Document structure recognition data
# # # # # # #

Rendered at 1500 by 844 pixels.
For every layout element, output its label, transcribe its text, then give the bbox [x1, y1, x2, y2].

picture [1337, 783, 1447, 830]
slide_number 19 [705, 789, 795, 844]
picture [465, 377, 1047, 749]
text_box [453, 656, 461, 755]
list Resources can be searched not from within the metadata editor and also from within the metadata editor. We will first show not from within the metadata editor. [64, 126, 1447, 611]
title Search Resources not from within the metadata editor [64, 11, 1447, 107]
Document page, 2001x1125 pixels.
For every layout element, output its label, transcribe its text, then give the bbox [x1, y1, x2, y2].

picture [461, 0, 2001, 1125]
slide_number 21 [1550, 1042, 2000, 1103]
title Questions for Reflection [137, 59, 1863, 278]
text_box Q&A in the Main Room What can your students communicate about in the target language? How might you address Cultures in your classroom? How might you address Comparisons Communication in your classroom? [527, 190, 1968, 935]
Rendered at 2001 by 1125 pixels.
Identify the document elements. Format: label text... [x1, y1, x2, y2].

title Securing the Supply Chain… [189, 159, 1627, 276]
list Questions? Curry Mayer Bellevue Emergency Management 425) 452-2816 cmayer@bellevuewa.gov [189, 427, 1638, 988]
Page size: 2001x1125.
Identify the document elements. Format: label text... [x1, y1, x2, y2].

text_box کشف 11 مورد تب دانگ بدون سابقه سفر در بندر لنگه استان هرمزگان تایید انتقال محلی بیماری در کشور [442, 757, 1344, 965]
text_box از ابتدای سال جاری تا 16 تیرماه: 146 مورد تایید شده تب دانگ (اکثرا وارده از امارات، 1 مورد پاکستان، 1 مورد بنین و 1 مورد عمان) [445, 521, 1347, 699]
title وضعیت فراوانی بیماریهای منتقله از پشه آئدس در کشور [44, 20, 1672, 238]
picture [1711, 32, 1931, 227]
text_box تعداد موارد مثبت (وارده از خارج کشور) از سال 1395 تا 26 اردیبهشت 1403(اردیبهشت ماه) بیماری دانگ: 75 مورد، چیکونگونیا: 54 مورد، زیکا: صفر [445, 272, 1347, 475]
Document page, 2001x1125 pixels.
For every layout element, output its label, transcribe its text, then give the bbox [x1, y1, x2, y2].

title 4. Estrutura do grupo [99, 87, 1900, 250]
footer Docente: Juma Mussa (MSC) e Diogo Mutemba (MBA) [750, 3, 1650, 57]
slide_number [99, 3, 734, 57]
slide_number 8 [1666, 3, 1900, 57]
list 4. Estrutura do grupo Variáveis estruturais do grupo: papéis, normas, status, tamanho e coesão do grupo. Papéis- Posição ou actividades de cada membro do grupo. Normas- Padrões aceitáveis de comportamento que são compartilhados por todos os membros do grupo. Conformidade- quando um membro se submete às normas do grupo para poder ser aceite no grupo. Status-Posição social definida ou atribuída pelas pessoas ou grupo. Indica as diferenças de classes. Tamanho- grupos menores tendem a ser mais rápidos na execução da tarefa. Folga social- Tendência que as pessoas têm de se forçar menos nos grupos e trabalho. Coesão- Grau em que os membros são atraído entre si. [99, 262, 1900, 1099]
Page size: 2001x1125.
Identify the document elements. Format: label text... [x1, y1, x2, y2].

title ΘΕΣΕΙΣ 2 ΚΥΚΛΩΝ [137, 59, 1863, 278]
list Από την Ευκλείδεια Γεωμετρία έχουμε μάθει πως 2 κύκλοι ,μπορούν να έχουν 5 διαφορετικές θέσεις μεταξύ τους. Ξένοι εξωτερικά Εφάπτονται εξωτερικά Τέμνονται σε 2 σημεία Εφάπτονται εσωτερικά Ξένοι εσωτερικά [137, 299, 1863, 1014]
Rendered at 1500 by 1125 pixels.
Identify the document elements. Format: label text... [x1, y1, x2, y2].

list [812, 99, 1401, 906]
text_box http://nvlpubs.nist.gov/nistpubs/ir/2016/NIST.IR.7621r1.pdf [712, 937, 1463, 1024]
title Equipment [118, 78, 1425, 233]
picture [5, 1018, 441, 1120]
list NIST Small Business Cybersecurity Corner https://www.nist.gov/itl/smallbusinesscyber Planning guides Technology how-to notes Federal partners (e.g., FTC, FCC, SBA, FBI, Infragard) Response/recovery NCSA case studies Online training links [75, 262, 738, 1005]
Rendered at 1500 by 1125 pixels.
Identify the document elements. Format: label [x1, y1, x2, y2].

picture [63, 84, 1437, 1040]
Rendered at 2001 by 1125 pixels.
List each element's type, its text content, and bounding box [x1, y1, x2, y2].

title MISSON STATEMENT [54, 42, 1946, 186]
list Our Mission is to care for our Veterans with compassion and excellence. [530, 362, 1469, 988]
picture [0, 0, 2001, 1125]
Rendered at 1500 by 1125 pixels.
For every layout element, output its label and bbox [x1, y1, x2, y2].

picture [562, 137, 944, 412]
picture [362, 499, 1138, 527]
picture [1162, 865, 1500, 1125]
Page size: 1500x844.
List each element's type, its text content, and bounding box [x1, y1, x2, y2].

# # # # # # #

REQUIRED WORK =
Would you return every line of the data above exactly?

RESPONSE =
Rendered at 1500 by 844 pixels.
For every layout element, output its label, transcribe its text, then give the bbox [x1, y1, x2, y2].

picture [1337, 783, 1447, 830]
slide_number 19 [705, 789, 795, 844]
picture [465, 377, 1047, 749]
text_box [453, 656, 461, 755]
list Resources can be searched not from within the metadata editor and also from within the metadata editor. We will first show not from within the metadata editor. [64, 126, 1447, 611]
title Search Resources not from within the metadata editor [64, 11, 1447, 107]
Document page, 2001x1125 pixels.
For every layout element, output its label, transcribe its text, then give the bbox [x1, y1, x2, y2].

picture [461, 0, 2001, 1125]
slide_number 21 [1550, 1042, 2000, 1103]
title Questions for Reflection [137, 59, 1863, 278]
text_box Q&A in the Main Room What can your students communicate about in the target language? How might you address Cultures in your classroom? How might you address Comparisons Communication in your classroom? [527, 190, 1968, 935]
Rendered at 2001 by 1125 pixels.
Identify the document elements. Format: label text... [x1, y1, x2, y2].

title Securing the Supply Chain… [189, 159, 1627, 276]
list Questions? Curry Mayer Bellevue Emergency Management 425) 452-2816 cmayer@bellevuewa.gov [189, 427, 1638, 988]
Page size: 2001x1125.
Identify the document elements. Format: label text... [x1, y1, x2, y2].

text_box کشف 11 مورد تب دانگ بدون سابقه سفر در بندر لنگه استان هرمزگان تایید انتقال محلی بیماری در کشور [442, 757, 1344, 965]
text_box از ابتدای سال جاری تا 16 تیرماه: 146 مورد تایید شده تب دانگ (اکثرا وارده از امارات، 1 مورد پاکستان، 1 مورد بنین و 1 مورد عمان) [445, 521, 1347, 699]
title وضعیت فراوانی بیماریهای منتقله از پشه آئدس در کشور [44, 20, 1672, 238]
picture [1711, 32, 1931, 227]
text_box تعداد موارد مثبت (وارده از خارج کشور) از سال 1395 تا 26 اردیبهشت 1403(اردیبهشت ماه) بیماری دانگ: 75 مورد، چیکونگونیا: 54 مورد، زیکا: صفر [445, 272, 1347, 475]
Document page, 2001x1125 pixels.
For every layout element, output its label, transcribe its text, then give the bbox [x1, y1, x2, y2].

title 4. Estrutura do grupo [99, 87, 1900, 250]
footer Docente: Juma Mussa (MSC) e Diogo Mutemba (MBA) [750, 3, 1650, 57]
slide_number [99, 3, 734, 57]
slide_number 8 [1666, 3, 1900, 57]
list 4. Estrutura do grupo Variáveis estruturais do grupo: papéis, normas, status, tamanho e coesão do grupo. Papéis- Posição ou actividades de cada membro do grupo. Normas- Padrões aceitáveis de comportamento que são compartilhados por todos os membros do grupo. Conformidade- quando um membro se submete às normas do grupo para poder ser aceite no grupo. Status-Posição social definida ou atribuída pelas pessoas ou grupo. Indica as diferenças de classes. Tamanho- grupos menores tendem a ser mais rápidos na execução da tarefa. Folga social- Tendência que as pessoas têm de se forçar menos nos grupos e trabalho. Coesão- Grau em que os membros são atraído entre si. [99, 262, 1900, 1099]
Page size: 2001x1125.
Identify the document elements. Format: label text... [x1, y1, x2, y2].

title ΘΕΣΕΙΣ 2 ΚΥΚΛΩΝ [137, 59, 1863, 278]
list Από την Ευκλείδεια Γεωμετρία έχουμε μάθει πως 2 κύκλοι ,μπορούν να έχουν 5 διαφορετικές θέσεις μεταξύ τους. Ξένοι εξωτερικά Εφάπτονται εξωτερικά Τέμνονται σε 2 σημεία Εφάπτονται εσωτερικά Ξένοι εσωτερικά [137, 299, 1863, 1014]
Rendered at 1500 by 1125 pixels.
Identify the document elements. Format: label text... [x1, y1, x2, y2].

list [812, 99, 1401, 906]
text_box http://nvlpubs.nist.gov/nistpubs/ir/2016/NIST.IR.7621r1.pdf [712, 937, 1463, 1024]
title Equipment [118, 78, 1425, 233]
picture [5, 1018, 441, 1120]
list NIST Small Business Cybersecurity Corner https://www.nist.gov/itl/smallbusinesscyber Planning guides Technology how-to notes Federal partners (e.g., FTC, FCC, SBA, FBI, Infragard) Response/recovery NCSA case studies Online training links [75, 262, 738, 1005]
Rendered at 1500 by 1125 pixels.
Identify the document elements. Format: label [x1, y1, x2, y2].

picture [63, 84, 1437, 1040]
Rendered at 2001 by 1125 pixels.
List each element's type, its text content, and bounding box [x1, y1, x2, y2].

title MISSON STATEMENT [54, 42, 1946, 186]
list Our Mission is to care for our Veterans with compassion and excellence. [530, 362, 1469, 988]
picture [0, 0, 2001, 1125]
Rendered at 1500 by 1125 pixels.
For every layout element, output its label and bbox [x1, y1, x2, y2].

picture [562, 137, 944, 412]
picture [362, 499, 1138, 527]
picture [1162, 865, 1500, 1125]
Page size: 1500x844.
List each element's type, its text content, and bounding box [x1, y1, x2, y2].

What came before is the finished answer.